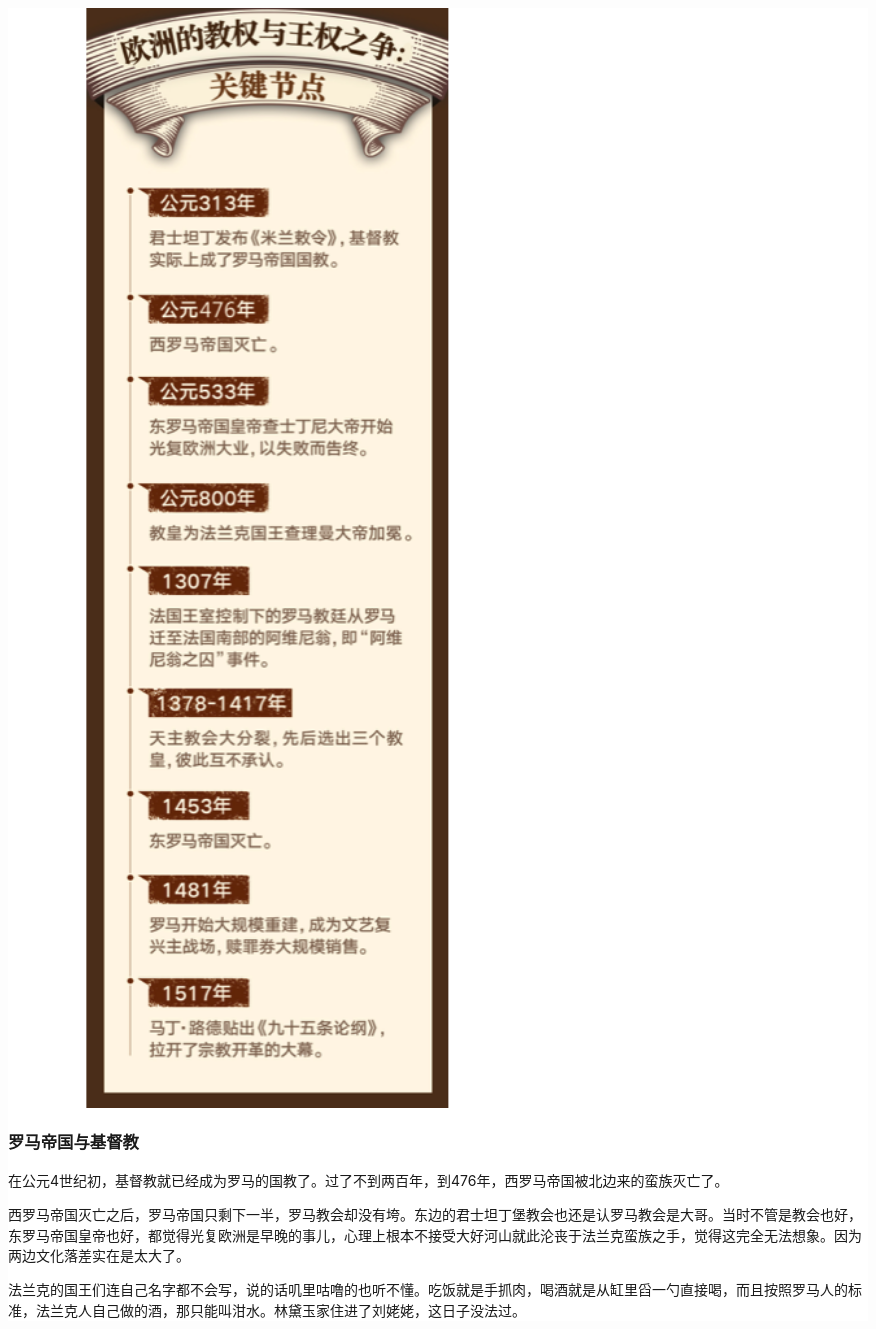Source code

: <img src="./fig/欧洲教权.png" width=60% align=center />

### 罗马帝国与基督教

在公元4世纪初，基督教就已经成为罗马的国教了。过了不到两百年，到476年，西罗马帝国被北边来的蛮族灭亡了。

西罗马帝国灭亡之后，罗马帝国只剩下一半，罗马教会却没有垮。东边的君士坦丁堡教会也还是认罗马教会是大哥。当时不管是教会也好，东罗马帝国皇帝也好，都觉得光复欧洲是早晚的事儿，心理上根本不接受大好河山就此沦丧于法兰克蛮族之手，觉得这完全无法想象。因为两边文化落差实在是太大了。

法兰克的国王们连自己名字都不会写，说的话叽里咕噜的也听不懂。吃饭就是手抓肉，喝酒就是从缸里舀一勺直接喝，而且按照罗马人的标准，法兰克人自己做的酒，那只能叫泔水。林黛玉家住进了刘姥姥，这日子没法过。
---
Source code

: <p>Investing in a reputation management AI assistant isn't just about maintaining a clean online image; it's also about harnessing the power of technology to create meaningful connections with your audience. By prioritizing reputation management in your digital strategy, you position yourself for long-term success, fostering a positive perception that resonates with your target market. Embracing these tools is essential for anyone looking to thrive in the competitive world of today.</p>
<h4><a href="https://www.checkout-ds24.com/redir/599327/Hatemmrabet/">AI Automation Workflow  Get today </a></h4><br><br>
...
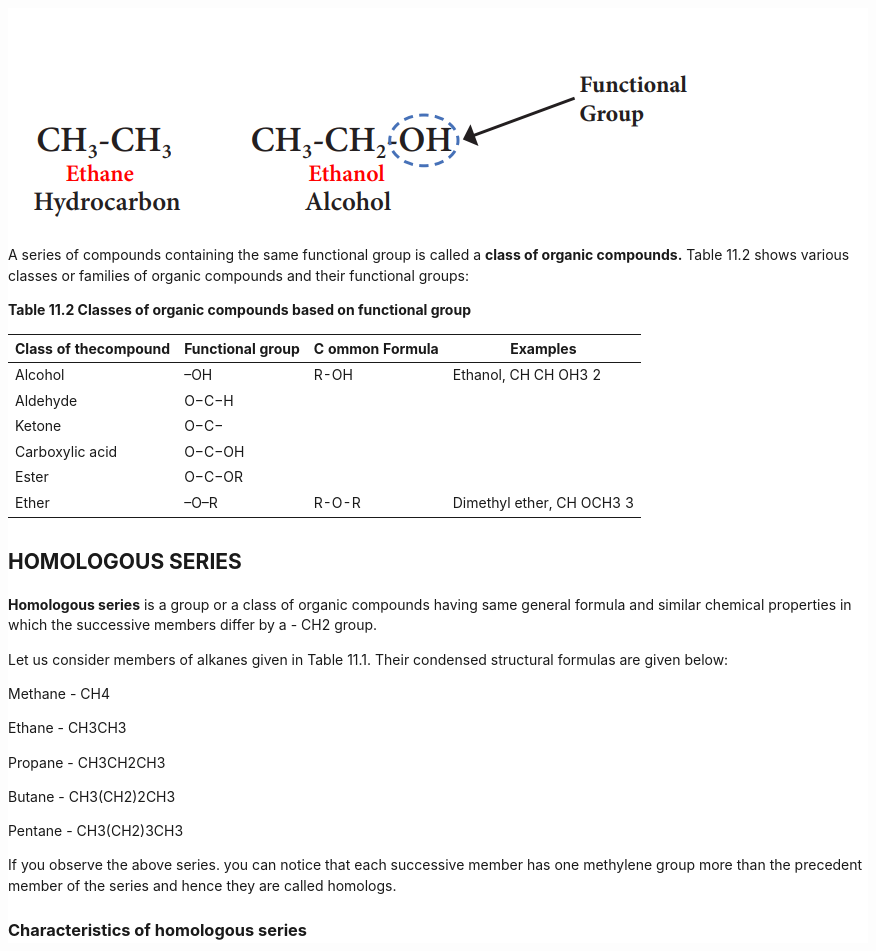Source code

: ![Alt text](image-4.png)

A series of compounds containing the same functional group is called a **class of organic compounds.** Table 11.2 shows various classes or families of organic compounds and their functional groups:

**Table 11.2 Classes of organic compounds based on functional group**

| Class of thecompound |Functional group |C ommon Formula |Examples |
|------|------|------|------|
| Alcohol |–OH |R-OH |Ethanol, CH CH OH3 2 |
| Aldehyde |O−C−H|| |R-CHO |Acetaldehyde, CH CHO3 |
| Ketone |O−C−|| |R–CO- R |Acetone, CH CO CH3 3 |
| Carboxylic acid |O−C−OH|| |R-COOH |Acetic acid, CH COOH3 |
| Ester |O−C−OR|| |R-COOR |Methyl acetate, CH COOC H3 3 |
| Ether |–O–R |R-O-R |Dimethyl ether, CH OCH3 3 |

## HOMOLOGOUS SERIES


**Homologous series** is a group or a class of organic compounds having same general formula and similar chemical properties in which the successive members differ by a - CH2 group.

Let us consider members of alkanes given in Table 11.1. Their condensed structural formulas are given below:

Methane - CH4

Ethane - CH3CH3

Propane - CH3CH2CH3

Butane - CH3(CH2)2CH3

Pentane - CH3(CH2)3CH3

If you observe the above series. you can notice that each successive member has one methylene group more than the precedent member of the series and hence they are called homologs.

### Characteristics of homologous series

## AIM OF THE EXERCISE
Starting at the line that has "在公元4世纪初，基督教就已经" in the records above, restate word for word every line until the one that has "法兰克的国王们连自己名字都不", and include that one as well.

## OUTPUT FOR THIS EXERCISE
在公元4世纪初，基督教就已经成为罗马的国教了。过了不到两百年，到476年，西罗马帝国被北边来的蛮族灭亡了。

西罗马帝国灭亡之后，罗马帝国只剩下一半，罗马教会却没有垮。东边的君士坦丁堡教会也还是认罗马教会是大哥。当时不管是教会也好，东罗马帝国皇帝也好，都觉得光复欧洲是早晚的事儿，心理上根本不接受大好河山就此沦丧于法兰克蛮族之手，觉得这完全无法想象。因为两边文化落差实在是太大了。

法兰克的国王们连自己名字都不会写，说的话叽里咕噜的也听不懂。吃饭就是手抓肉，喝酒就是从缸里舀一勺直接喝，而且按照罗马人的标准，法兰克人自己做的酒，那只能叫泔水。林黛玉家住进了刘姥姥，这日子没法过。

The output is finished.